Addiction is known to be a psychological disorder which is no respecter of persons, status, colour and the likes. Addiction is commonly known to be an obsessive attraction which makes one drawn to a particular activity, irrespective of the fact that the outcome could either be good or bad.

These activities can be carried out without the individual being addicted to them. However, it gets worse when it becomes a habit.

Taking a look at performing artists, they are public individuals who perform on stage or probably media platforms.

While they are displaying their talents and skills, there is this major goal to showcase their emotions and feelings, while giving their audience the best of entertainment.

There are a good number of reasons why performing artists get addicted, one of which is, the desire to be known.

Everyone loves attention, and it is very normal for us humans. Artists are most likely to link up with the big guns in the society, and there is this innate desire to get to the top, hence, they would be keen on stepping up their game.

Most artists usually do not feel at ease when they are performing. Hence, they would take drugs before going on stage, so that their performance can be enhanced. This is done in a bid to provide satisfaction to the requirements of the industry.

In addition to this, there is always the desire to get famous and rich. No one desires poverty, as everyone would like to be in places of leadership and power as well. Hence, it can be said that the performance of an artist is a huge determinant in whether he would get rich quick or not.

Also, some performing artists do not have confidence in themselves. At times, there is this huge pressure which comes on them when they are in front of a large crowd. Hence, they would take certain substances which would help to boost their confidence, and also step-up their performance as well.

When there is a constant reason for performing artists to remain addicted, they would continue taking those substances and indulging in those acts, and eventually get addicted to them.

Creativity & Addiction In The Performing Arts

Creativity can be quite beneficial as it is oftentimes used in that of addiction recovery. Yet even so, the need to obtain creativity—after it has slipped away, out of reach—can bring about a whole new problem, centered around substance abuse. In turn, this may cause one to place blame on creativity, or the creator himself/herself, rather than looking at the reason behind/for his/her addiction. The biggest consequence of this is that, creativity can pose as an advantage—or a disadvantage—depending on whether or not the creator holds creativity, or whether creativity holds the creator.

First and foremost are the advantages that come through creativity, which can help performing artists who are struggling with addiction rediscover their passion in a healthy—drug and alcohol free—way. For, it is through the performing arts (which is defined as, “forms of creative activity that are performed in front of an audience, such as drama, music, and dance”) that one can better express—what they are not yet ready to verbalize—through various approaches such as; art therapy, music therapy, etc.
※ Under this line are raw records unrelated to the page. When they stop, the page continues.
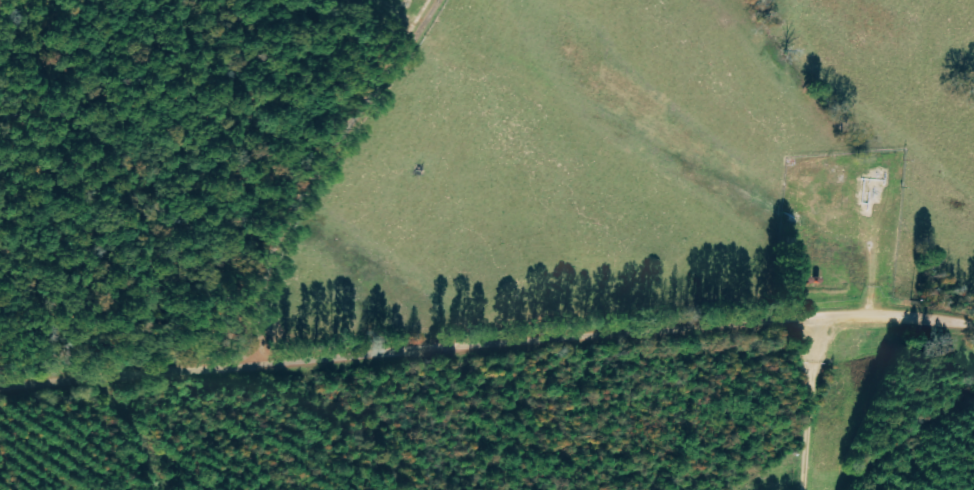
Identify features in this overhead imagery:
road: (364, 181)
road: (486, 363)

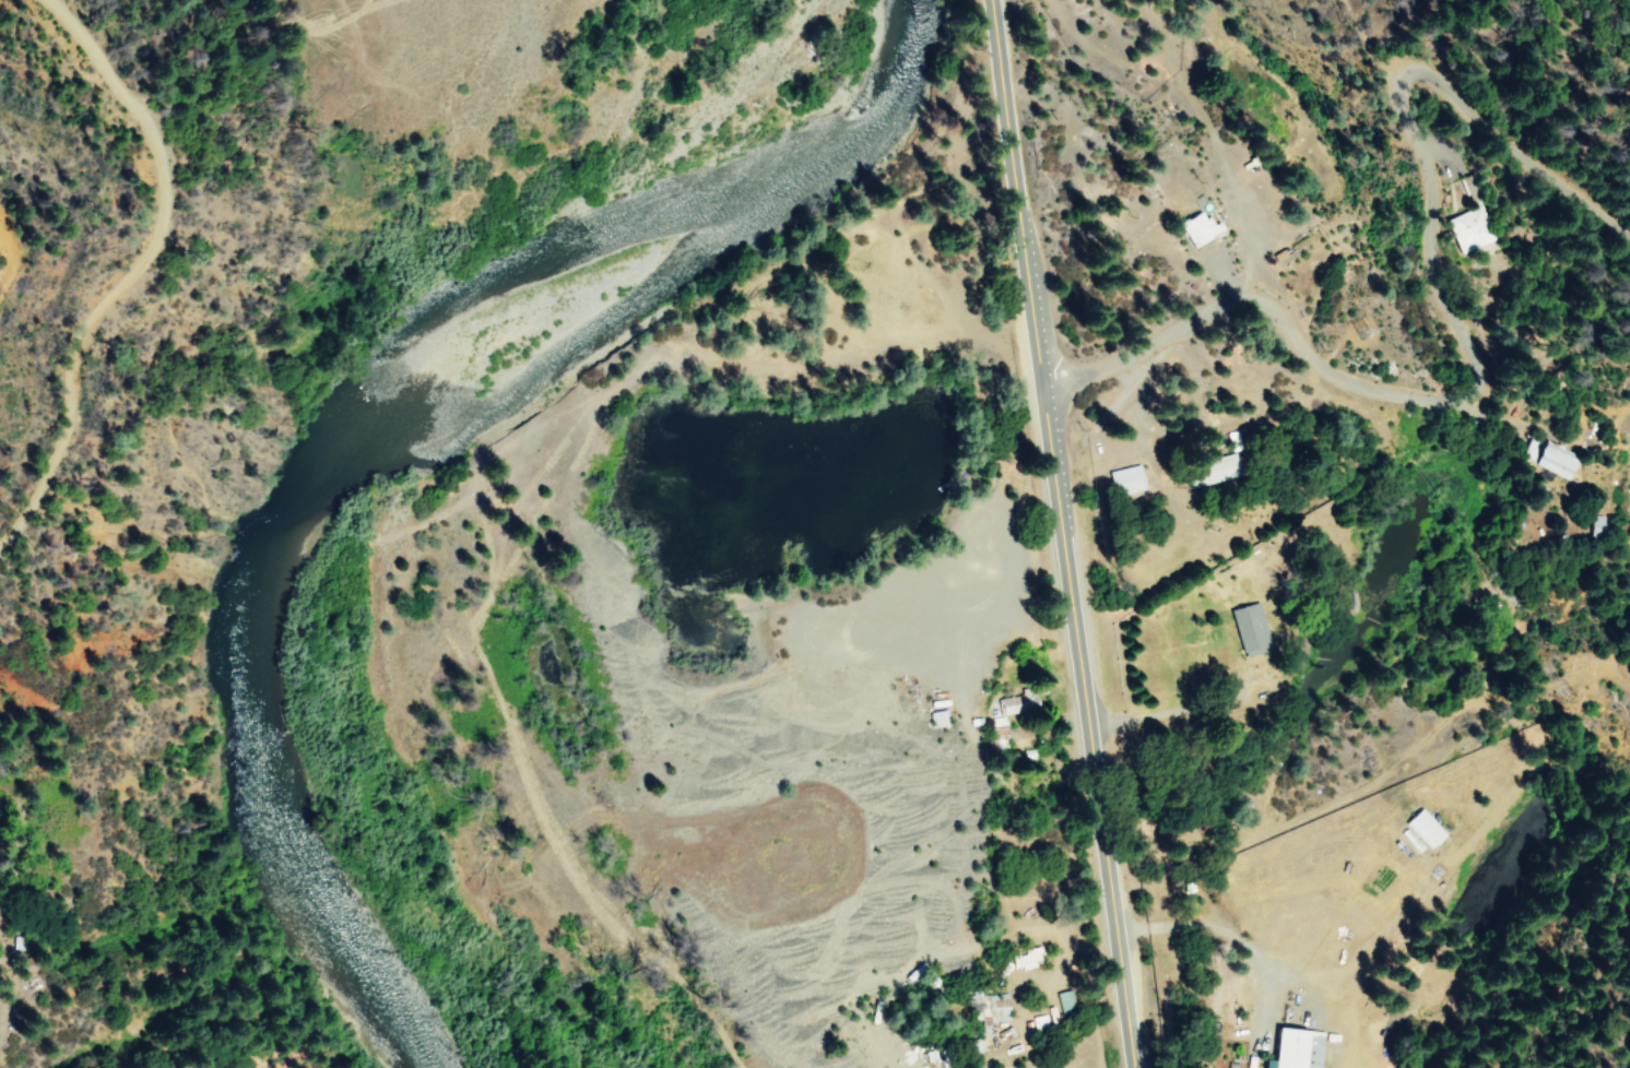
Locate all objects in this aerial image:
building: (1197, 229)
road: (131, 267)
road: (1408, 318)
power tower: (1359, 330)
river: (357, 425)
building: (1553, 459)
building: (1212, 471)
building: (1124, 480)
building: (1597, 521)
road: (1062, 534)
building: (1246, 630)
building: (1016, 703)
building: (1424, 827)
building: (1064, 1001)
building: (990, 1013)
building: (1294, 1049)

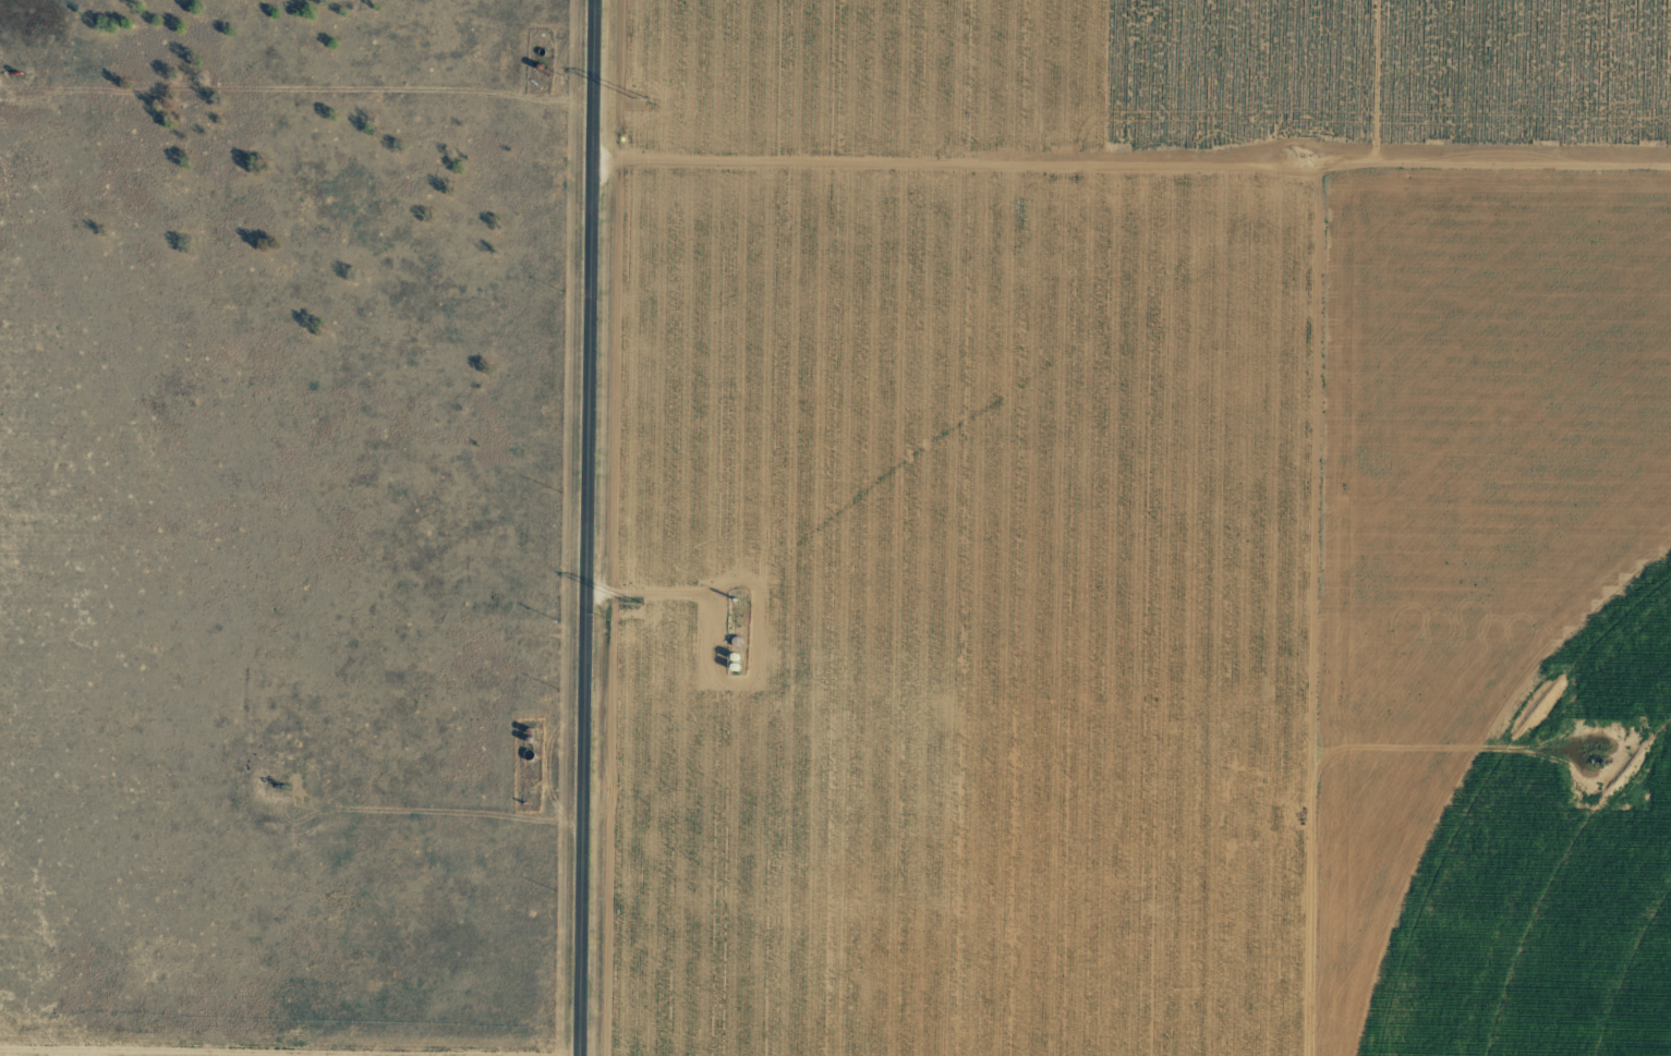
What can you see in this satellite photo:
petroleum well: (14, 75)
power tower: (643, 99)
road: (1139, 200)
road: (598, 528)
power tower: (634, 602)
road: (1287, 628)
petroleum well: (1605, 760)
petroleum well: (276, 784)

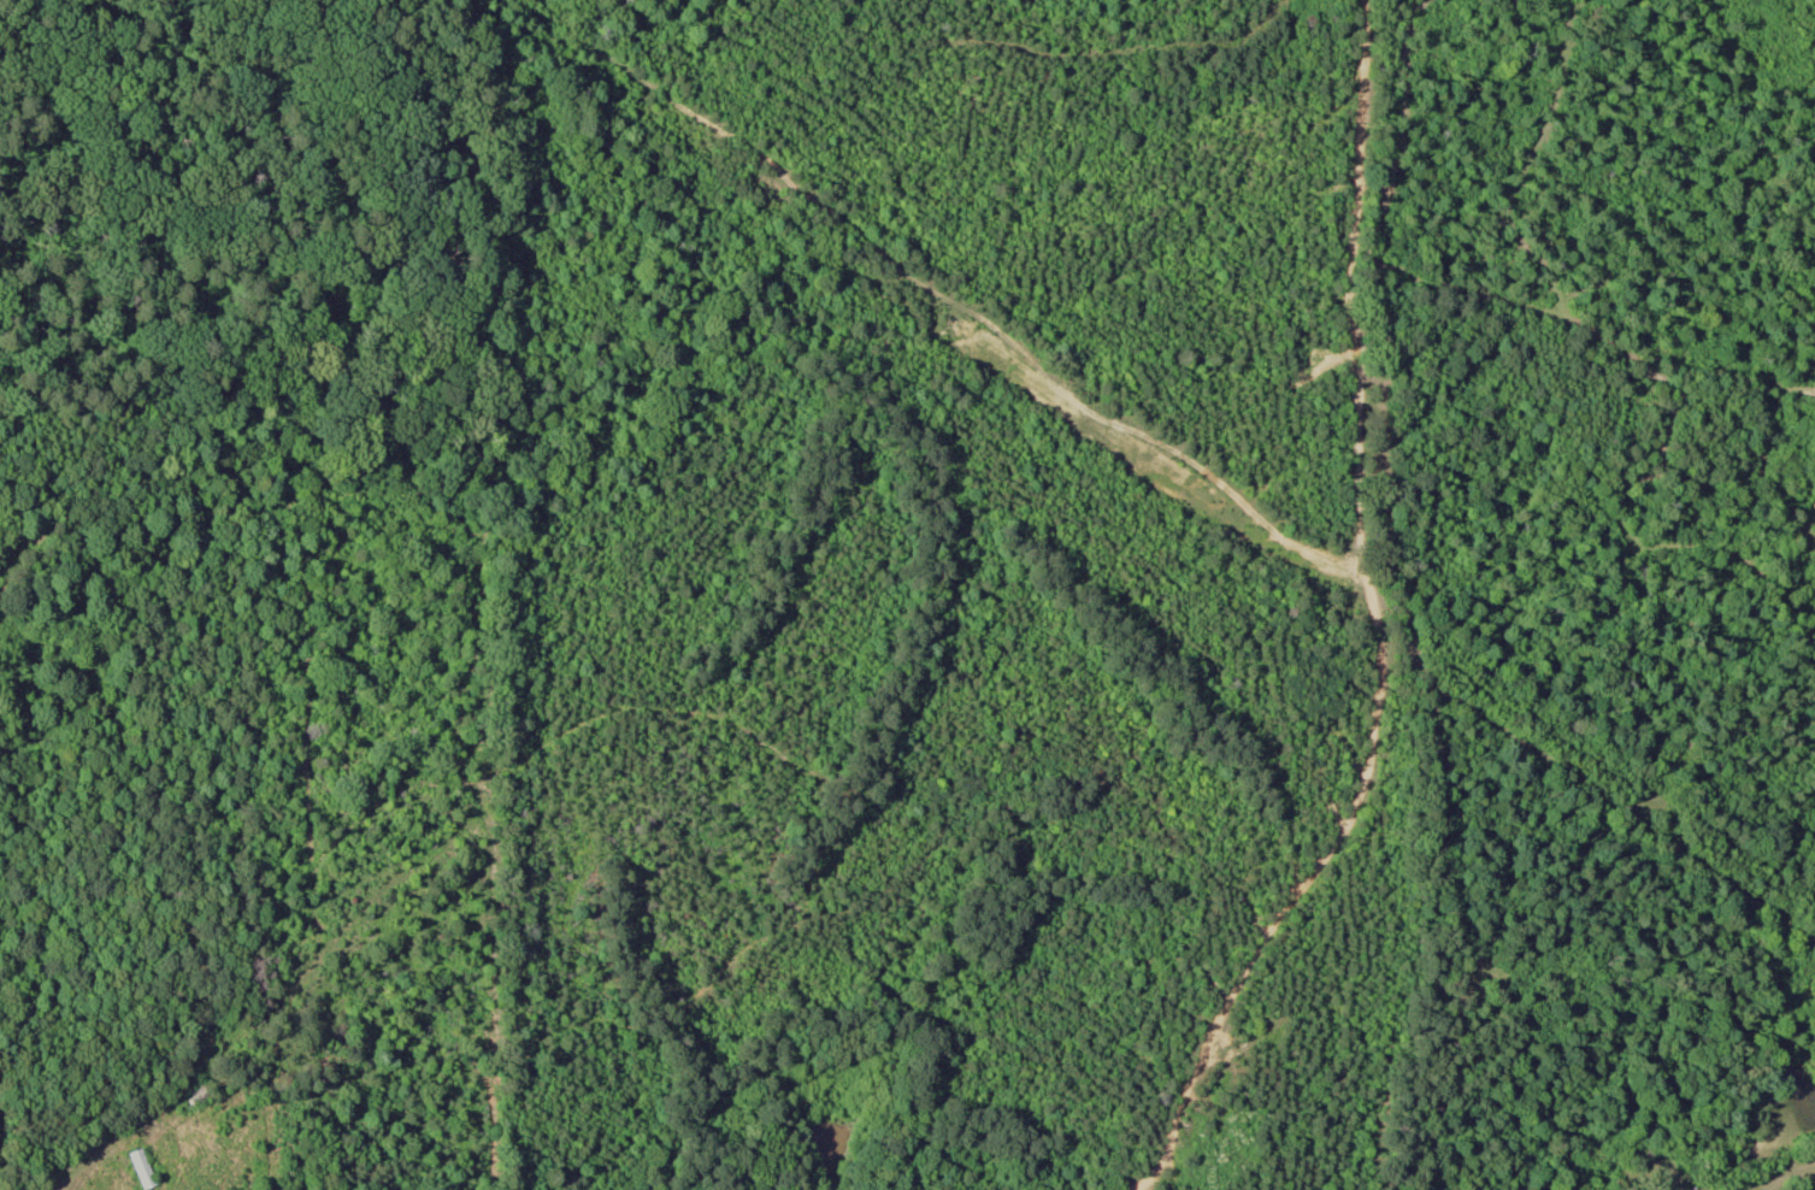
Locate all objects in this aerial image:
road: (1599, 338)
road: (1646, 532)
road: (1402, 602)
building: (199, 1094)
building: (144, 1168)
road: (1789, 1177)

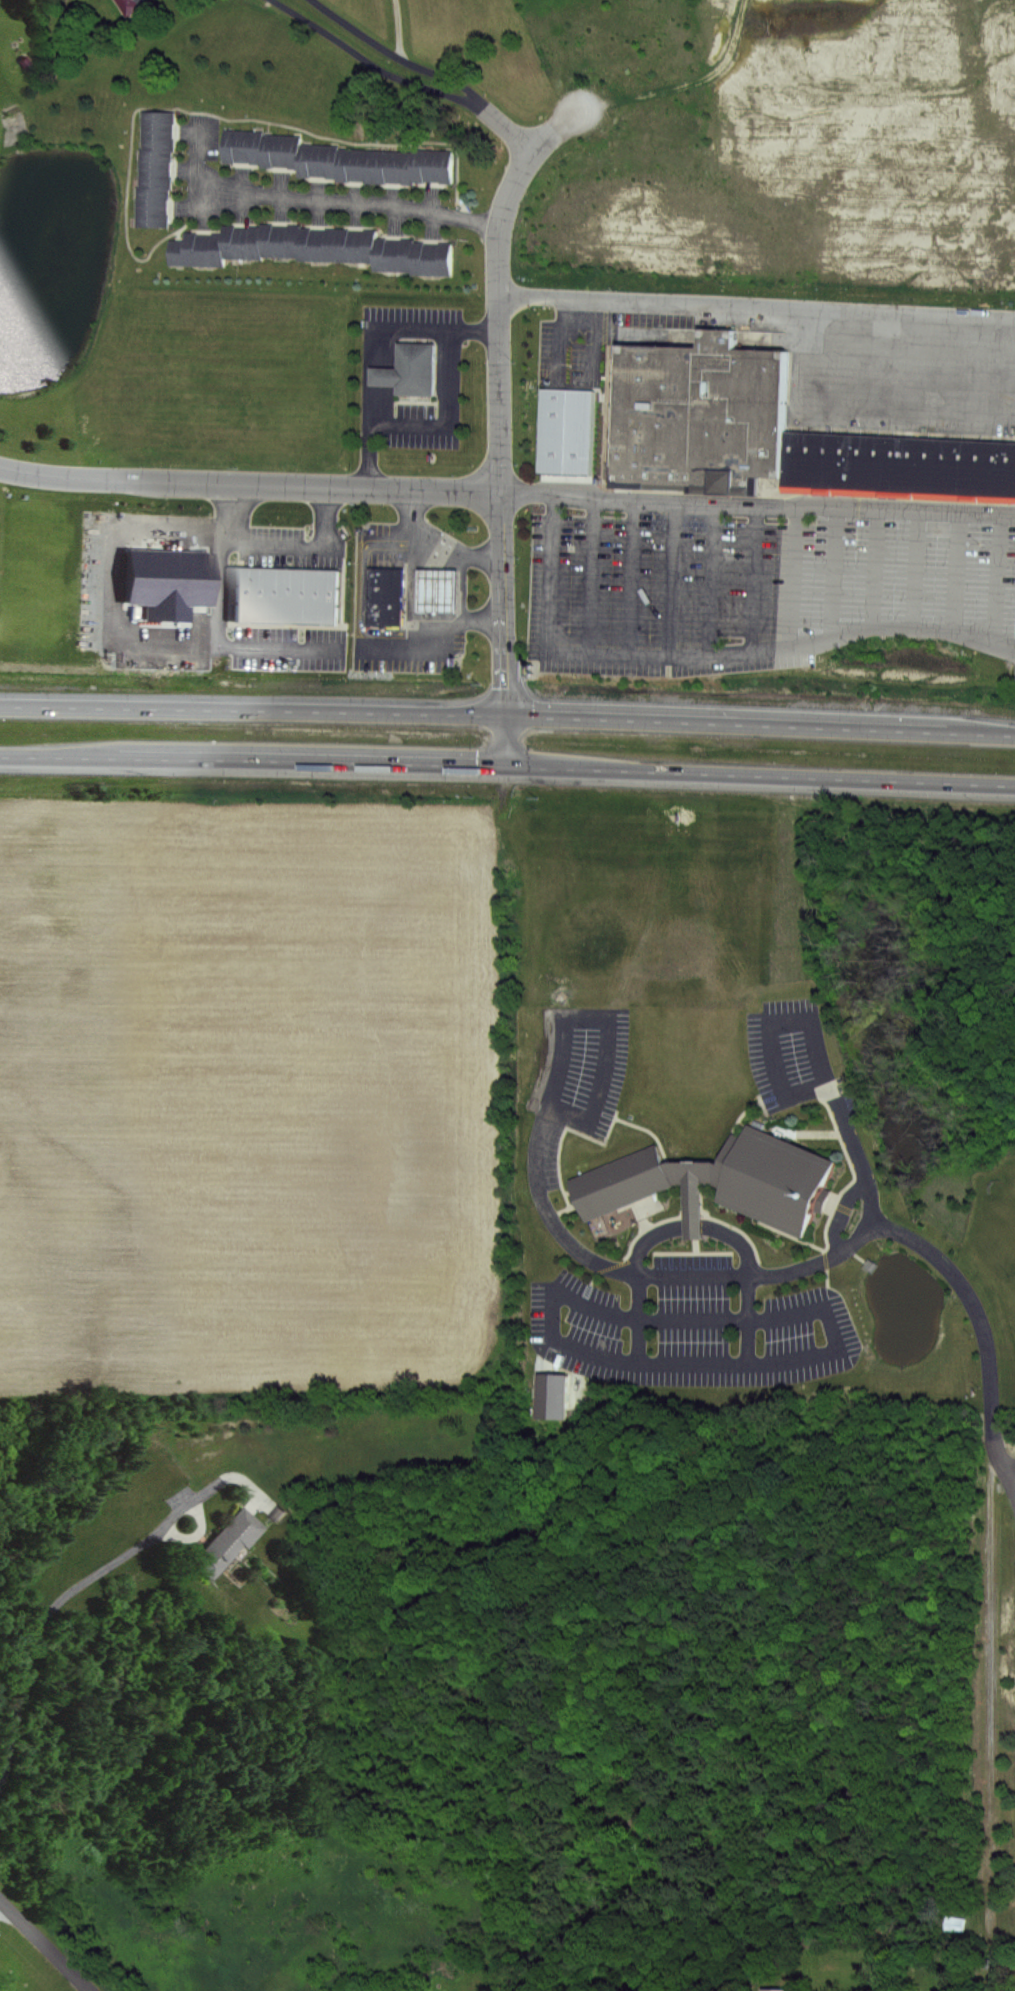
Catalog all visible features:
building: (131, 6)
road: (355, 30)
road: (376, 70)
road: (451, 79)
road: (514, 135)
crop: (744, 139)
building: (245, 148)
building: (283, 151)
building: (320, 161)
building: (358, 166)
building: (396, 167)
building: (435, 167)
building: (157, 172)
road: (318, 199)
building: (281, 240)
building: (244, 242)
building: (339, 245)
building: (199, 251)
building: (395, 253)
building: (434, 259)
road: (756, 311)
road: (382, 349)
building: (411, 366)
crop: (217, 375)
road: (444, 411)
building: (696, 413)
road: (499, 423)
building: (564, 430)
building: (899, 465)
road: (249, 480)
road: (757, 502)
road: (300, 543)
road: (455, 552)
road: (871, 565)
road: (914, 566)
road: (952, 570)
road: (831, 571)
road: (588, 572)
road: (630, 574)
road: (791, 574)
road: (670, 575)
road: (752, 575)
road: (709, 576)
road: (994, 576)
parking lot: (759, 580)
building: (386, 585)
gas station: (386, 585)
building: (282, 591)
building: (444, 591)
road: (413, 597)
road: (217, 615)
building: (385, 617)
road: (708, 651)
traffic signals: (506, 714)
road: (507, 714)
traffic signals: (506, 765)
road: (507, 765)
crop: (665, 921)
road: (572, 1018)
parking lot: (793, 1057)
road: (821, 1066)
parking lot: (574, 1084)
crop: (257, 1087)
road: (537, 1150)
building: (708, 1182)
building: (692, 1210)
road: (844, 1215)
road: (692, 1226)
crop: (990, 1243)
road: (771, 1275)
road: (980, 1328)
parking lot: (692, 1330)
road: (822, 1358)
building: (549, 1396)
road: (199, 1515)
building: (225, 1542)
road: (37, 1624)
road: (43, 1947)
park: (36, 1954)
Art therapy is “a form of psychotherapy involving the encouragement of free self-expression through painting, drawing, or modeling, used as a remedial activity or an aid to diagnosis”, while music therapy is “the prescribed use of music to restore, maintain, and improve emotional, physical, physiological, and spiritual health and well-being”. It is through these two therapeutic exercises, among a number of others, that performers—and/or addicts as a whole—can be restored to their former selves, as each helps them to process their feelings in a healthy way.

In contrast, creativity can also pose as a disadvantage if the creator begins to let it rule their life to the point of addiction. For, he/she may begin to grow frustrated by the inability to express what he/she is feeling efficiently, and may become even more upset if he/she has little to no inspiration. In response to such, he/she then finds himself/herself using because he/she finds that he/she likes the way it makes him/her feel, and in turn lets his/her addiction to creativity create an outlet to addiction in other areas of his/her life.

In conclusion, creativity is what the the creator makes it to be. It can either become one’s downfall if he/she begins to crave it after it has gone astray—and in place of such begins to use. Or, it can be used as a healthy outlet for anyone who is able to see it as such—without addiction to obstruct his/her view. That’s why individuals who find themselves—and/or feel as though—they are falling into addiction, must seek help, so that they may not only rediscover their creativity, but rediscover themselves. For oftentimes, what lies deep beneath the surface of the person who is struggling serves as the root of addiction, rather than creativity itself.